Source data >>
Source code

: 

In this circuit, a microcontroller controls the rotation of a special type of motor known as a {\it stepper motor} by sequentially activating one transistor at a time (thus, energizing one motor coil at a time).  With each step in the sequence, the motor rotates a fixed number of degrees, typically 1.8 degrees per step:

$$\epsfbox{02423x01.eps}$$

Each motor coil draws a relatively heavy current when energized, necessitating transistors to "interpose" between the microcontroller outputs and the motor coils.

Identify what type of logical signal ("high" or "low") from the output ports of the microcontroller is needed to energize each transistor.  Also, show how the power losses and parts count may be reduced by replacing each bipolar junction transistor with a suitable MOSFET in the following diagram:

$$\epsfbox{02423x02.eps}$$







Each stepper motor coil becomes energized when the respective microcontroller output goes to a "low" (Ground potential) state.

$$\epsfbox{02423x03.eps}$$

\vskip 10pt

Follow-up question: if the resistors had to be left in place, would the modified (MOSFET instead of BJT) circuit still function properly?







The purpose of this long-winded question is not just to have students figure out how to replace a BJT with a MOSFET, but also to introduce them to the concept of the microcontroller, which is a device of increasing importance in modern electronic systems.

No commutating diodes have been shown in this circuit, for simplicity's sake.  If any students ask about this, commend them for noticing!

Directions >>
Reproduce the listing from the "Follow-up question: if" line onward, verbatim.

Exercise output >>
Follow-up question: if the resistors had to be left in place, would the modified (MOSFET instead of BJT) circuit still function properly?







The purpose of this long-winded question is not just to have students figure out how to replace a BJT with a MOSFET, but also to introduce them to the concept of the microcontroller, which is a device of increasing importance in modern electronic systems.

No commutating diodes have been shown in this circuit, for simplicity's sake.  If any students ask about this, commend them for noticing!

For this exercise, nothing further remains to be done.